- **TÂCHE DEMANDÉE 1**
Traduisez en anglais cette phrase de l'extrait de page consacré à l'informatique en Tunisie : « Les Tunisiens se sont engagés très tôt en informatique. »

- **EXTRAIT DE PAGE**
Lejri Abderrazak et Néjib Farza, ingénieurs informaticiens et chefs d’entreprises plaident pour une véritable politique de développement de l’industrie tunisienne du logiciel et de l’ingénierie informatique.


Les Tunisiens se sont engagés très tôt en informatique. Dès le début des années 1970, des dizaines d’étudiants se sont inscrits dans les universités françaises, canadiennes et américaines pour suivre des études dans cette discipline.
Nombreux sont ceux qui sont retournés au pays pour prendre en charge ce domaine alors balbutiant et dominé par les expatriés français. Certains ont créé des bureaux d’études et des sociétés de services et d’ingénierie informatique (Ssii), malgré la concurrence qui leur a été faite, dès le départ, par les structures gouvernementales, notamment le Centre national d’informatique (Cni) et les centres informatiques des ministères.
C’est sous l’impulsion de ces entrepreneurs novateurs que, sous l’égide de l’Union tunisienne de l’industrie du commerce et de l’artisanat (Utica), les premières assises nationales de l’ingénierie informatique ont été organisées en 1996. Tous les problèmes qui entravent l’émergence d’une véritable industrie de logiciel et d’ingénierie informatique, à l’instar de ce qui s’est passé en Inde  (toute proportion gardée), ont été soulevés avec force argumentaires, témoignages d’autres pays et enquêtes sectorielles.

Des problèmes latents
Cependant, et même si le secteur a connu un développement important, des problèmes latents persistent jusqu’à nos jours et entravent le développement d’une industrie du logiciel et de l’ingénierie informatique, pilier de la transition vers l’ère de l’économie du savoir et de l’immatériel, génératrice d’emploi et de forte valeur ajoutée.
De nombreuses études ont été menées de façon régulière et à coup de centaines de milliers de dinars, par le biais du financement bilatéral ou d’emprunts auprès de la Banque mondiale, notamment à l’occasion du Sommet mondial de la société de l’information (Smsi, 2003-2005). Leurs résultats ont été, pour le moins, négligeables si ce n’est pour les bureaux d’études étrangers qui n’ont cessé de faire état des données officielles peu crédibles et nous ressasser les mêmes propositions.

[Lignes du jeu de données]
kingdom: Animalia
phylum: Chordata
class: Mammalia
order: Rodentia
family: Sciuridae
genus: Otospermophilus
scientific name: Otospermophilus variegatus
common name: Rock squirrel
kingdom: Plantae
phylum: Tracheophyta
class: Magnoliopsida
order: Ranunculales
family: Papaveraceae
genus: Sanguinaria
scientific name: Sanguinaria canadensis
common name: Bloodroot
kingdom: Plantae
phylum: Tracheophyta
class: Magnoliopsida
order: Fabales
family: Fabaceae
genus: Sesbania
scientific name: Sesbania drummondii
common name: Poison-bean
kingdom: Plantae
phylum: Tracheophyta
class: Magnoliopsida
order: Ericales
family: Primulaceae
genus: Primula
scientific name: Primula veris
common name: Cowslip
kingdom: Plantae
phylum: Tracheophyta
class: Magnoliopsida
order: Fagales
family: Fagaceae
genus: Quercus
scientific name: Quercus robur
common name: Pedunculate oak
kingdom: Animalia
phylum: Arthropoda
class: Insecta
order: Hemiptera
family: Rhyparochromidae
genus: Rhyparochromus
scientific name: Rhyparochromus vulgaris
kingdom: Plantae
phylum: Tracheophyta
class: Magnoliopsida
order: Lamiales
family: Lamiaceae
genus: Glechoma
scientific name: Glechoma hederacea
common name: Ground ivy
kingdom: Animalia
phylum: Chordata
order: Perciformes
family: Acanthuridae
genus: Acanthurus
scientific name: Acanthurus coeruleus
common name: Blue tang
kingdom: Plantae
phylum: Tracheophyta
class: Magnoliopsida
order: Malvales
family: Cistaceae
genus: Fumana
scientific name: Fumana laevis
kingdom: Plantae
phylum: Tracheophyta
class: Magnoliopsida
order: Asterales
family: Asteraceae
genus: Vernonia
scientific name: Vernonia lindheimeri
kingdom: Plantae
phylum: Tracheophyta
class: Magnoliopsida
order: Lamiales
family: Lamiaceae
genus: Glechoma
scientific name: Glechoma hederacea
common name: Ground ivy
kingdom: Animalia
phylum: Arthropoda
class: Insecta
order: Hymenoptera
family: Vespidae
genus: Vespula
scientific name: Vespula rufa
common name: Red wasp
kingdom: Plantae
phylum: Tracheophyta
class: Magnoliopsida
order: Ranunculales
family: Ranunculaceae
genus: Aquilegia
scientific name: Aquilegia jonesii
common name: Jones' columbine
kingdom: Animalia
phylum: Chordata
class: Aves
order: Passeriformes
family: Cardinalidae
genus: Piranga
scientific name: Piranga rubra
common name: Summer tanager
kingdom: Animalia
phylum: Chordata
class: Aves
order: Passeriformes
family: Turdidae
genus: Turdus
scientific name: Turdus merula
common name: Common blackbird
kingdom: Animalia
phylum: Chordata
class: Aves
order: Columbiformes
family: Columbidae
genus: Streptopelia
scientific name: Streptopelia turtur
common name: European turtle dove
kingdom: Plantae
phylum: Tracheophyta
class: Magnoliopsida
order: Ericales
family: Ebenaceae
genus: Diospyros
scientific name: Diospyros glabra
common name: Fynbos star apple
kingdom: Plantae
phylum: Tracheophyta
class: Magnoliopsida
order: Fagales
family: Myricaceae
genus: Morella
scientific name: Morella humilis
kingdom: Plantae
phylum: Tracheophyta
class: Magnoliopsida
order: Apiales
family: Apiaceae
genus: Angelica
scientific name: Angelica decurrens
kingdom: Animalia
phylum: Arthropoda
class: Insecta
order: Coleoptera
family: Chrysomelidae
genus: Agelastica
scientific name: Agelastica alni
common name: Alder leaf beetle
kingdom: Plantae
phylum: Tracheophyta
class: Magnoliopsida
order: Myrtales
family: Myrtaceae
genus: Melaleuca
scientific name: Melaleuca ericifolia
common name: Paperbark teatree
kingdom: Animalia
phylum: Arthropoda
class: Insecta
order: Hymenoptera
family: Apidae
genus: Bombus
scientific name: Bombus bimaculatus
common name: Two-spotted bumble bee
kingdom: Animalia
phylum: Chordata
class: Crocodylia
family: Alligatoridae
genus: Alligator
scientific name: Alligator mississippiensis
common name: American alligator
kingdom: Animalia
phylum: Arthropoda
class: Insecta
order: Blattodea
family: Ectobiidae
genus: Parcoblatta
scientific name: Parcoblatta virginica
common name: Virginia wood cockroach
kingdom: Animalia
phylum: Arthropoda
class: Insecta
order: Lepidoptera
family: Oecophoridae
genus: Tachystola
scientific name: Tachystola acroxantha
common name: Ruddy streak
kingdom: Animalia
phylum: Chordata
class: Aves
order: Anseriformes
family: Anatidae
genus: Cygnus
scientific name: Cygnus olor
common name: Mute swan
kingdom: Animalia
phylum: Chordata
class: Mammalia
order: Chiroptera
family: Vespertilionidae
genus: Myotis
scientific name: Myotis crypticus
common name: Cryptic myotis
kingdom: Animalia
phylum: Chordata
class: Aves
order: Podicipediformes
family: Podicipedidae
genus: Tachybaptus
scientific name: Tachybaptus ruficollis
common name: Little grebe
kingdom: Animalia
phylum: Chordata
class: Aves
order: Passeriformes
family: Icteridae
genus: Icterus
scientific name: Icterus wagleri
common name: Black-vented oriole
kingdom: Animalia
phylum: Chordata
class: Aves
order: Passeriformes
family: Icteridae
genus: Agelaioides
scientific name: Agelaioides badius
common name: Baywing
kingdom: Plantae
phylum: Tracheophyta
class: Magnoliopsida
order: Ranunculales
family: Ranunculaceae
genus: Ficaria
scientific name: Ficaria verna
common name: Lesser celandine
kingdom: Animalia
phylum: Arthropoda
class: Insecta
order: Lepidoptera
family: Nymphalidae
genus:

- **TÂCHE DEMANDÉE 2**
Citez à l'identique les enregistrements, depuis leur toute première ligne jusqu'à la ligne contenant « common name: Poison-bean », celle-ci comprise.

- **RÉSULTAT OBTENU 1**
Tunisians got involved in computing very early on.

- **RÉSULTAT OBTENU 2**
kingdom: Animalia
phylum: Chordata
class: Mammalia
order: Rodentia
family: Sciuridae
genus: Otospermophilus
scientific name: Otospermophilus variegatus
common name: Rock squirrel
kingdom: Plantae
phylum: Tracheophyta
class: Magnoliopsida
order: Ranunculales
family: Papaveraceae
genus: Sanguinaria
scientific name: Sanguinaria canadensis
common name: Bloodroot
kingdom: Plantae
phylum: Tracheophyta
class: Magnoliopsida
order: Fabales
family: Fabaceae
genus: Sesbania
scientific name: Sesbania drummondii
common name: Poison-bean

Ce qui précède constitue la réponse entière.